- [OBJETIVO DE LA TAREA]
Extrae íntegro el texto sobre las transformaciones recientes en el campo, sin cambiar nada.

==== FRAGMENTO

Gustavo Gordillo/II
La Jornada
Las principales transformaciones recientes en el campo pueden resumirse en cinco aspectos.
Resalta en el sector el crecimiento desigual –aguacates, berries,
tomates, cerveza–, en medio de un magro dinamismo del conjunto de
actividades agropecuarias y forestales. Las consecuencias se aprecian en
términos de pobreza, en donde poco más de 50 por ciento de la población
en pobreza extrema habita en localidades rurales y la tasa de pobreza
extrema es notoriamente superior en zonas rurales (17.4 por ciento) que
en zonas urbanas (4.4 por ciento).
La sociedad rural se ha transformado profundamente. Se ha envejecido y
se ha feminizado como producto, sobre todo, de la migración. La
agricultura ha dejado de ser fuente principal de ingresos para la
mayoría de los hogares rurales, pero la producción de alimentos generada
en la pequeña producción rural es clave para la seguridad alimentaria
del país. En el campo sigue viviendo entre 20 y hasta 38 por ciento de
la población total, dependiendo de la definición de población rural –sea
2 mil 500 o 15 mil habitantes la frontera entre lo urbano y lo rural.
La sociedad rural es fundamental para el desarrollo del país, más
allá de las cifras sobre PIBA, por el conjunto de bienes ambientales,
culturales y económicos que provee y podría proveer hacia el futuro a la
sociedad nacional.

========
==== DATOS ALMACENADOS

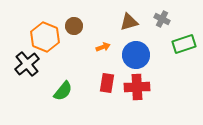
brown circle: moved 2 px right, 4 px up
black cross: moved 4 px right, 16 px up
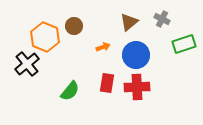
brown triangle: rotated 24 degrees counterclockwise
green semicircle: moved 7 px right
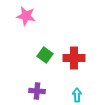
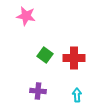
purple cross: moved 1 px right
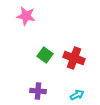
red cross: rotated 20 degrees clockwise
cyan arrow: rotated 64 degrees clockwise
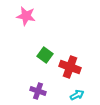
red cross: moved 4 px left, 9 px down
purple cross: rotated 14 degrees clockwise
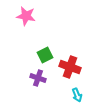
green square: rotated 28 degrees clockwise
purple cross: moved 13 px up
cyan arrow: rotated 96 degrees clockwise
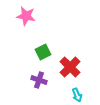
green square: moved 2 px left, 3 px up
red cross: rotated 25 degrees clockwise
purple cross: moved 1 px right, 2 px down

========

- [RESPUESTA CORRECTA]
Gustavo Gordillo/II
La Jornada
Las principales transformaciones recientes en el campo pueden resumirse en cinco aspectos.
Resalta en el sector el crecimiento desigual –aguacates, berries,
tomates, cerveza–, en medio de un magro dinamismo del conjunto de
actividades agropecuarias y forestales. Las consecuencias se aprecian en
términos de pobreza, en donde poco más de 50 por ciento de la población
en pobreza extrema habita en localidades rurales y la tasa de pobreza
extrema es notoriamente superior en zonas rurales (17.4 por ciento) que
en zonas urbanas (4.4 por ciento).
La sociedad rural se ha transformado profundamente. Se ha envejecido y
se ha feminizado como producto, sobre todo, de la migración. La
agricultura ha dejado de ser fuente principal de ingresos para la
mayoría de los hogares rurales, pero la producción de alimentos generada
en la pequeña producción rural es clave para la seguridad alimentaria
del país. En el campo sigue viviendo entre 20 y hasta 38 por ciento de
la población total, dependiendo de la definición de población rural –sea
2 mil 500 o 15 mil habitantes la frontera entre lo urbano y lo rural.
La sociedad rural es fundamental para el desarrollo del país, más
allá de las cifras sobre PIBA, por el conjunto de bienes ambientales,
culturales y económicos que provee y podría proveer hacia el futuro a la
sociedad nacional.